===== Document segment

Harry Alford’s Condescension

The right-wing blogosphere is abuzz over the supposed smackdown between Sen. Barbara Boxer and Harry C. Alford, who portrays himself as an “African American and a veteran” who is insulted at Boxer’s alleged racism and calls her on it.

Well, as an African American I don’t know what the hell Alford was upset about — other than the fact that Alford was shown that his shilling for the right is not appreciated in much of the community he claims to represent.

Alford is the president of the National Black Chamber of Commerce, an outfit he and his wife, Kay Debow Alford, run out of a small office in Washington. The Chamber took in about $880,000 in 2006, according to the most recent publicly available Form 990 filed with the IRS, most from membership dues and a $90,000 grant from AT&T (which may have something to do with Alford’s opposition to “net neutrality,” the idea that broadband providers such as AT&T should not have to right to limit what content people can receive via the Internet).

But what was at the core of Alford’s outburst was the reason he was on Capitol Hill testifying before Boxer’s Environment and Public Works committee to begin with: to oppose climate change legislation.

Alford’s organization had already joined forces with carbon-based fuel interests and conservatives to torpedo the Waxman-Markey climate change bill in the House. It released a study in May from CRA International that asserted that by 2030 Waxman-Markey would cost the economy $350 billion in lost gross domestic product and 2.5 million jobs. The National Resources Defense Council has a detailed dissection of the study’s flaws and the disclosure that the NBCC has received $275,000 from ExxonMobil.

==========
===== Supplied entries

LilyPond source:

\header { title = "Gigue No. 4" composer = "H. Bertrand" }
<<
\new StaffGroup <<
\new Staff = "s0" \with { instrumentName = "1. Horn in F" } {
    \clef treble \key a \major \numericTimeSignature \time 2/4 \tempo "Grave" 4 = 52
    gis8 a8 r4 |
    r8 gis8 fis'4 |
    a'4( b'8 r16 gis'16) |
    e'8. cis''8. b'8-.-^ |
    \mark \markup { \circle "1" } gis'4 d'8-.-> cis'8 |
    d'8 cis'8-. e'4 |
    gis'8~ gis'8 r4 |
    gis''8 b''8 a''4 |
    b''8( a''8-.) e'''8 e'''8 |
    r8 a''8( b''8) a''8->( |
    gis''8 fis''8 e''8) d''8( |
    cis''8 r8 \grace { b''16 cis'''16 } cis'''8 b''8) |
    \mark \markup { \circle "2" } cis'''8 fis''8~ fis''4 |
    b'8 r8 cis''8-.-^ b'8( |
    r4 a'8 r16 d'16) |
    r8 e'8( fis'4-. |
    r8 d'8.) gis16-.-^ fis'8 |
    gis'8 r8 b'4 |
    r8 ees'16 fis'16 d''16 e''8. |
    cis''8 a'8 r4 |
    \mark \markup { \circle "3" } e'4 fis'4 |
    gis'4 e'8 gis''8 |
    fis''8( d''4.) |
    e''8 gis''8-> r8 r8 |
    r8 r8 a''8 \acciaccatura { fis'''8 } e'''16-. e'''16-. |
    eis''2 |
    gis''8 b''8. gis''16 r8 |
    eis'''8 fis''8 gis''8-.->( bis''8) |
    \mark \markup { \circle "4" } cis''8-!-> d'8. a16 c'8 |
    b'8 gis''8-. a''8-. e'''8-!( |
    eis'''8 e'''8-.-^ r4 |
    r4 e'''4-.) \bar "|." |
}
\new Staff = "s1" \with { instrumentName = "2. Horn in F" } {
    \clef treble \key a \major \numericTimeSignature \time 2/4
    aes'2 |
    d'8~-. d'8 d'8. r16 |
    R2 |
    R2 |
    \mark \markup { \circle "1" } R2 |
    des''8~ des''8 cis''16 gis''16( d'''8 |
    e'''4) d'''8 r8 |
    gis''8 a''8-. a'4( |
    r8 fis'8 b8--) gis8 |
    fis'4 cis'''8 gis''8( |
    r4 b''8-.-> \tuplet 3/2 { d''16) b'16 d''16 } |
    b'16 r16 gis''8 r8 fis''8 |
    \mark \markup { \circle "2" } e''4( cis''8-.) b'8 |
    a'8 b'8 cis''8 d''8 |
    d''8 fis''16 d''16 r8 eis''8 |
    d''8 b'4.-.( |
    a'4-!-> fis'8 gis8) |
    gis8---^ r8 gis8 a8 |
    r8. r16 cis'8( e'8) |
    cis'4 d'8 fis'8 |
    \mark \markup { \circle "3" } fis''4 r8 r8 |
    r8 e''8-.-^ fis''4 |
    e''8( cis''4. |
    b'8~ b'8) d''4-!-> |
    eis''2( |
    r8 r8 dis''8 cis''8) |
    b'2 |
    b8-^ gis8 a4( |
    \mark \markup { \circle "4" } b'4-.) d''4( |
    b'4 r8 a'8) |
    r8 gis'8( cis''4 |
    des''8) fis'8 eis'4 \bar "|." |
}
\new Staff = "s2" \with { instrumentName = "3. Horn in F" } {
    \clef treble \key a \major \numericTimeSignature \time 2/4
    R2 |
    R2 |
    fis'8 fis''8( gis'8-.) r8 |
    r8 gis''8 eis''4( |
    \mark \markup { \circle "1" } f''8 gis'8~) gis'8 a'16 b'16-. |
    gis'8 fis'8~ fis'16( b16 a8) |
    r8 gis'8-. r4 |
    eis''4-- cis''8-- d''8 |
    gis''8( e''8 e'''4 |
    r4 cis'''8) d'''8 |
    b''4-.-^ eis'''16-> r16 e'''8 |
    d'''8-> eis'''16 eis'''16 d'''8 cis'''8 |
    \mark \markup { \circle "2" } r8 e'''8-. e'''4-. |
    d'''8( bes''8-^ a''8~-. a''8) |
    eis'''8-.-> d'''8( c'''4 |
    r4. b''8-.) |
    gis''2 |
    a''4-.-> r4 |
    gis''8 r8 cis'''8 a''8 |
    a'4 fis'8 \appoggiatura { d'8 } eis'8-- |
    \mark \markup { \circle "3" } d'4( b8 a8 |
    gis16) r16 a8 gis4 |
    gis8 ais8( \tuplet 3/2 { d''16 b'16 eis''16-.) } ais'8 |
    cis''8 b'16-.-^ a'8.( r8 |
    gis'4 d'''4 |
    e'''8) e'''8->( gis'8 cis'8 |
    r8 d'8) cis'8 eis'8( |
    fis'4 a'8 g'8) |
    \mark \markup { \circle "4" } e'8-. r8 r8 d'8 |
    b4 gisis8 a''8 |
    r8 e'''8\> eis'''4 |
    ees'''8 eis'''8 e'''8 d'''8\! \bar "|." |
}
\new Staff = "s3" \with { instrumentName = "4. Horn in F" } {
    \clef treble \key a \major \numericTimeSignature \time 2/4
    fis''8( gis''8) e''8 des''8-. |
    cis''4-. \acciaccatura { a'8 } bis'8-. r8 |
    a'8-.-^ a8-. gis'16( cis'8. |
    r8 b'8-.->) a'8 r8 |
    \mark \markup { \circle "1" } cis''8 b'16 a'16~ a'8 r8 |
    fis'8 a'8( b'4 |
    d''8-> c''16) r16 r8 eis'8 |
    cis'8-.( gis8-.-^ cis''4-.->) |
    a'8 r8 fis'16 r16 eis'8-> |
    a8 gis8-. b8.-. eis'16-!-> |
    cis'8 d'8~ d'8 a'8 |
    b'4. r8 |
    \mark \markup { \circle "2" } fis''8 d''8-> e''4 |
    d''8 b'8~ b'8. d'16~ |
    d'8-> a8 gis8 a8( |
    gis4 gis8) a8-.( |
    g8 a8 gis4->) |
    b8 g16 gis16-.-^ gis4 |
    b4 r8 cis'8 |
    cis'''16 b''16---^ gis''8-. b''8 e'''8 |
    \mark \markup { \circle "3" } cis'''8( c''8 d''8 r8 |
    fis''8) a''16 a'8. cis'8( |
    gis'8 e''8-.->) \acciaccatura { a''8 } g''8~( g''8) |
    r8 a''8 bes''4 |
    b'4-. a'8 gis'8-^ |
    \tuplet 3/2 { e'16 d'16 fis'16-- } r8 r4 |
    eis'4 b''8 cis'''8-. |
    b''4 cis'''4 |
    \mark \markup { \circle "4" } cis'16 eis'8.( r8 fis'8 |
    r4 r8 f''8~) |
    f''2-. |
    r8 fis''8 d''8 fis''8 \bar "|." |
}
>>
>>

==========

# Your instructions
Resume the commentary on Harry Alford, beginning right after its final sentence. The rows come from a separate source and are unrelated to the commentary on Harry Alford.

# Result of the task
In fact, Greenpeace has a page of global-warming-denial comments that Alford has made over the years, which is why ExxonMobil has been so generous with its funding of this relatively obscure organization.

Alford is also an ardent opponent of the Employee Free Choice Act—no surprise, since he also sits on the board of the U.S. Chamber of Commerce, a leading EFCA opponent. He’s been claiming that EFCA would harm African-American-owned businesses. His April op-ed for Roll Call on the issue of enabling workers to form unions is an example of how he is willing to use race to push an anti-labor agenda:

The Employee Free Choice Act would eliminate one of the most fundamental tenets of our democracy: the secret ballot. By eliminating the right to vote in private, workers would not only be deprived of the right to vote their conscience, but would also be more vulnerable to the intimidation and coercion tactics known to be used by
union organizers. … African-Americans, in particular, have bitter memories of voter intimidation and have a responsibility to stand up against any proposition that will take away their democratic voting rights.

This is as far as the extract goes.